WHAT TO PRODUCE :: Each entry should be restated word for word, with all pictures left out.

MATERIAL SHOWN ::
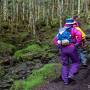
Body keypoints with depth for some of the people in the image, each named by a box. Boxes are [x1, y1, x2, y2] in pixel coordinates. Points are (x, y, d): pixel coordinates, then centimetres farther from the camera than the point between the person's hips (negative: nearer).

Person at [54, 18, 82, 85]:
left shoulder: (61, 30, 18)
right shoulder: (73, 29, 0)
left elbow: (55, 39, 19)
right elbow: (79, 34, -21)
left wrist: (59, 46, 15)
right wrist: (77, 44, -13)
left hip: (63, 49, 5)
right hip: (71, 48, -5)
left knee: (65, 65, 16)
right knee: (76, 62, 14)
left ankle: (65, 80, 13)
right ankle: (71, 74, -6)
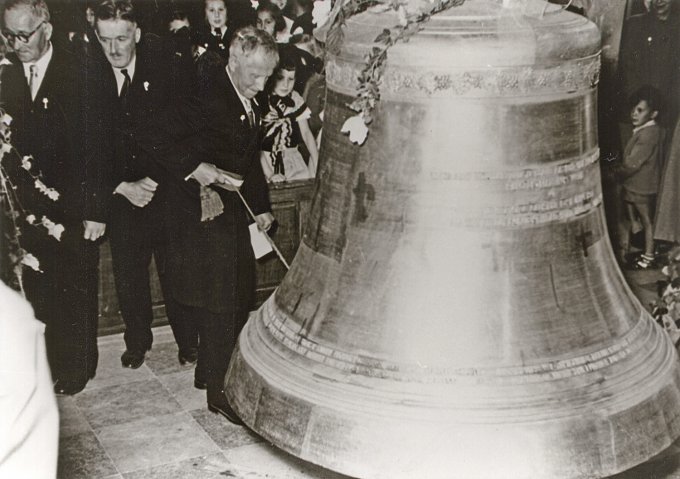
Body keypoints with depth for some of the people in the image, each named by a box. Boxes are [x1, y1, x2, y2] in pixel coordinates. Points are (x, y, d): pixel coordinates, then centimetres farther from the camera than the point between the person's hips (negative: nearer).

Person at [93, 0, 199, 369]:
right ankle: (137, 341, 33)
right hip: (120, 193, 2)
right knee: (127, 273, 11)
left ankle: (187, 340, 29)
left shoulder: (168, 65, -11)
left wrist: (154, 178, -16)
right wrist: (121, 186, -12)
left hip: (168, 190, -2)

RESPONSE BOX ::
Body keypoints with depth for some of the people in the image, each named by a box. Boxes are [x1, y1, x2, y2] in pixel coordinates. Points are (x, y, d): pixel coordinates, then centimetres farther from the camera than the point between the person's hips (negative: nearer).

Person at [54, 18, 82, 85]:
left shoulder: (61, 30, 18)
right shoulder: (73, 29, 0)
left elbow: (55, 39, 19)
right elbow: (79, 34, -21)
left wrist: (59, 46, 15)
right wrist: (77, 44, -13)
left hip: (63, 49, 5)
right hip: (71, 48, -5)
left knee: (65, 65, 16)
right knee: (76, 62, 14)
left ankle: (65, 80, 13)
right ankle: (71, 74, -6)
Body keypoints with depth for some of the people in the image, each named by a box. Boxes are [x1, y1, x2, y2] in pixel coordinates. Points are (x, y, d): pixel coordinates, then centimetres farther from the camera than the point between the person's hips (negative: nearer).

Person at [93, 0, 199, 369]:
right ankle: (137, 341, 33)
right hip: (120, 193, 2)
right knee: (127, 273, 11)
left ankle: (187, 340, 29)
left shoulder: (168, 65, -11)
left wrist: (154, 178, -16)
right wrist: (121, 186, -12)
left hip: (168, 190, -2)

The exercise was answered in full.